In the past most deaf people attended special private schools for the deaf; the first in the U.S. opened in 1817. Over the years there have been heated battles over the best methods of instruction for the deaf, most of them centering on the question of sign language vs. oral-based education. Despite these ongoing controversies, laws passed in the mid 1970s gave children with special needs "equal and appropriate" education within the public school system. Today, many deaf children attend public schools where they are offered a combination of special instruction and general studies with their hearing peers.

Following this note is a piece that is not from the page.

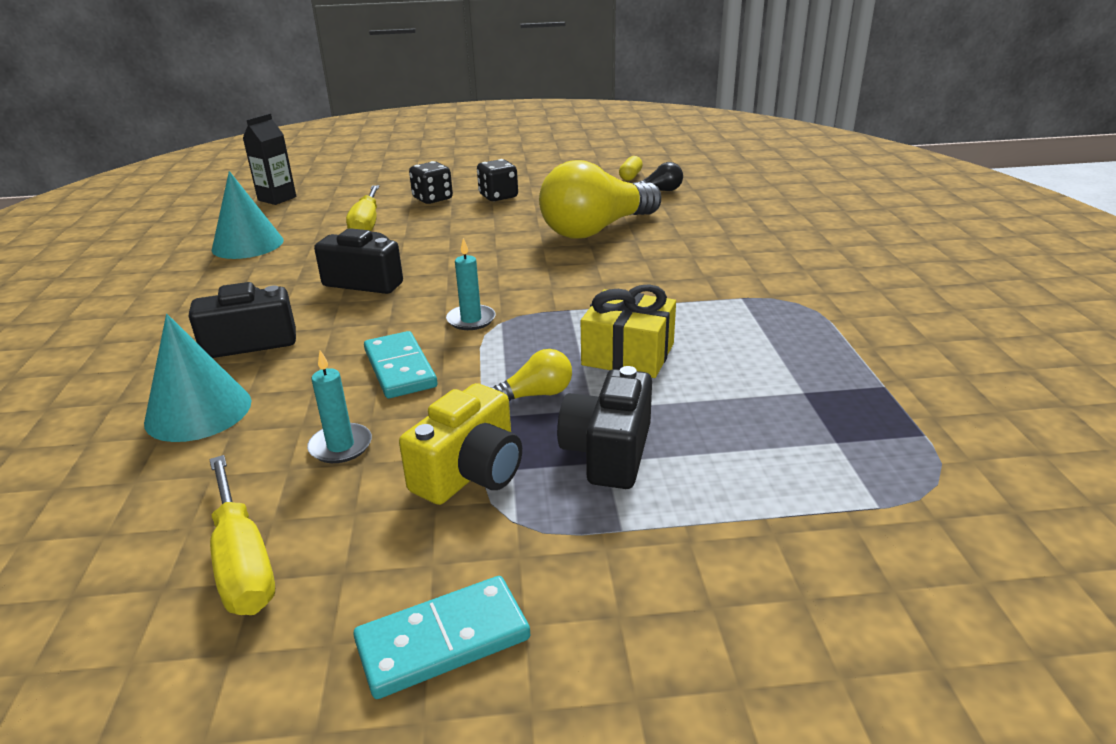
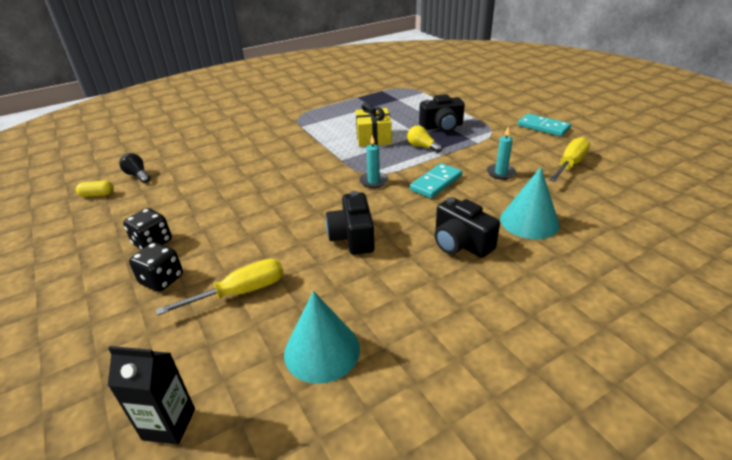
camera: 115 degrees left, 5 degrees up
yellow camera [399,383,522,505] -> none
yellow light bulb [539,160,661,239] -> none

One of the greatest challenges faced by deaf people is the acquisition of language skills. People who are born with hearing problems or develop them very early do not learn spoken language the way hearing people do. Since written English is based on spoken language, deaf children have difficulty learning English and expanding their vocabularies over time. Children who first learn to communicate using sign language will have a harder time learning English, since American Sign Language is not based on spoken or written English. Deaf children who start with sign language must learn English as a second language. For these reasons, many deaf children are taught using oral education methods that concentrate on English. Nonetheless, not being able to hear language makes it harder to improve language skills. For all these reasons, deaf and hard of hearing people often have lower literacy levels than their hearing peers. Using a 1996 standardized testing assessment, the Gallaudet Research Institute analyzed a sample group of 926 deaf students between the ages of 17 and 18. The results were approximately equivalent to those of an equal survey of fourth graders taking the same test, meaning that the median literacy level for 17 - 18 year olds who are deaf is the same as that of fourth grade hearing students. This figure, however, reflects English reading comprehension skills only, not intelligence levels.